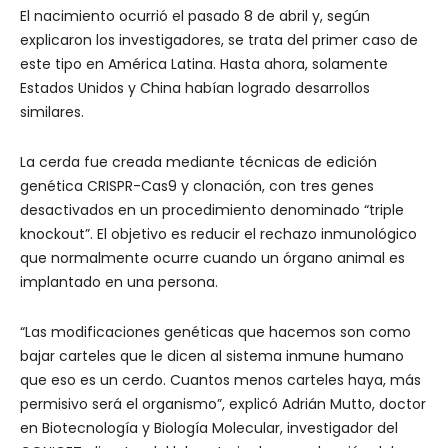
El nacimiento ocurrió el pasado 8 de abril y, según
explicaron los investigadores, se trata del primer caso de
este tipo en América Latina. Hasta ahora, solamente
Estados Unidos y China habían logrado desarrollos
similares.
La cerda fue creada mediante técnicas de edición
genética CRISPR-Cas9 y clonación, con tres genes
desactivados en un procedimiento denominado “triple
knockout”. El objetivo es reducir el rechazo inmunológico
que normalmente ocurre cuando un órgano animal es
implantado en una persona.
“Las modificaciones genéticas que hacemos son como
bajar carteles que le dicen al sistema inmune humano
que eso es un cerdo. Cuantos menos carteles haya, más
permisivo será el organismo”, explicó Adrián Mutto, doctor
en Biotecnología y Biología Molecular, investigador del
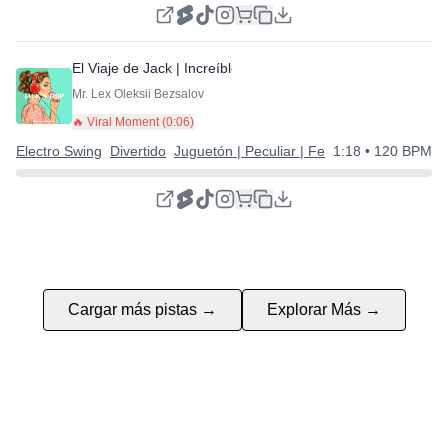
El Viaje de Jack | Increíble pista de Electro Swing
⭐
Mr. Lex Oleksii Bezsalov
🔥 Viral Moment (
0:06
)
Electro Swing
Divertido
Juguetón | Peculiar | Feliz
1:18
• 120 BPM
Cargar más pistas →
Explorar Más →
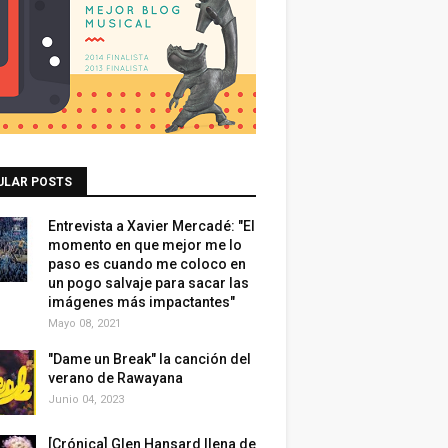
ULAR POSTS
Entrevista a Xavier Mercadé: "El
momento en que mejor me lo
paso es cuando me coloco en
un pogo salvaje para sacar las
imágenes más impactantes"
Mayo 08, 2021
"Dame un Break" la canción del
verano de Rawayana
Junio 04, 2023
[Crónica] Glen Hansard llena de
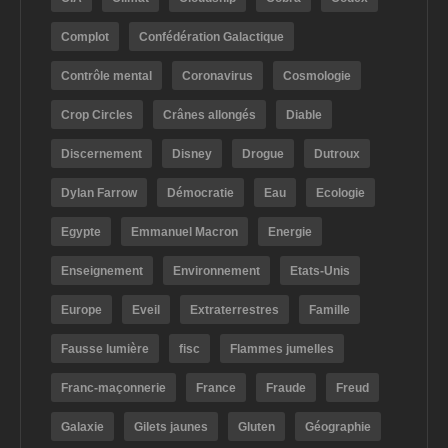
Complot
Confédération Galactique
Contrôle mental
Coronavirus
Cosmologie
Crop Circles
Crânes allongés
Diable
Discernement
Disney
Drogue
Dutroux
Dylan Farrow
Démocratie
Eau
Ecologie
Egypte
Emmanuel Macron
Energie
Enseignement
Environnement
Etats-Unis
Europe
Eveil
Extraterrestres
Famille
Fausse lumière
fisc
Flammes jumelles
Franc-maçonnerie
France
Fraude
Freud
Galaxie
Gilets jaunes
Gluten
Géographie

^^^^^^^^

§ WORK TO BE COMPLETED: Any picture in the listing above gets left out; output the rest exactly.

§ RESULT OF THIS EXERCISE:
El nacimiento ocurrió el pasado 8 de abril y, según
explicaron los investigadores, se trata del primer caso de
este tipo en América Latina. Hasta ahora, solamente
Estados Unidos y China habían logrado desarrollos
similares.
La cerda fue creada mediante técnicas de edición
genética CRISPR-Cas9 y clonación, con tres genes
desactivados en un procedimiento denominado “triple
knockout”. El objetivo es reducir el rechazo inmunológico
que normalmente ocurre cuando un órgano animal es
implantado en una persona.
“Las modificaciones genéticas que hacemos son como
bajar carteles que le dicen al sistema inmune humano
que eso es un cerdo. Cuantos menos carteles haya, más
permisivo será el organismo”, explicó Adrián Mutto, doctor
en Biotecnología y Biología Molecular, investigador del
El Viaje de Jack | Increíble pista de Electro Swing
⭐
Mr. Lex Oleksii Bezsalov
🔥 Viral Moment (
0:06
)
Electro Swing
Divertido
Juguetón | Peculiar | Feliz
1:18
• 120 BPM
Cargar más pistas →
Explorar Más →
ULAR POSTS
Entrevista a Xavier Mercadé: "El
momento en que mejor me lo
paso es cuando me coloco en
un pogo salvaje para sacar las
imágenes más impactantes"
Mayo 08, 2021
"Dame un Break" la canción del
verano de Rawayana
Junio 04, 2023
[Crónica] Glen Hansard llena de
Complot
Confédération Galactique
Contrôle mental
Coronavirus
Cosmologie
Crop Circles
Crânes allongés
Diable
Discernement
Disney
Drogue
Dutroux
Dylan Farrow
Démocratie
Eau
Ecologie
Egypte
Emmanuel Macron
Energie
Enseignement
Environnement
Etats-Unis
Europe
Eveil
Extraterrestres
Famille
Fausse lumière
fisc
Flammes jumelles
Franc-maçonnerie
France
Fraude
Freud
Galaxie
Gilets jaunes
Gluten
Géographie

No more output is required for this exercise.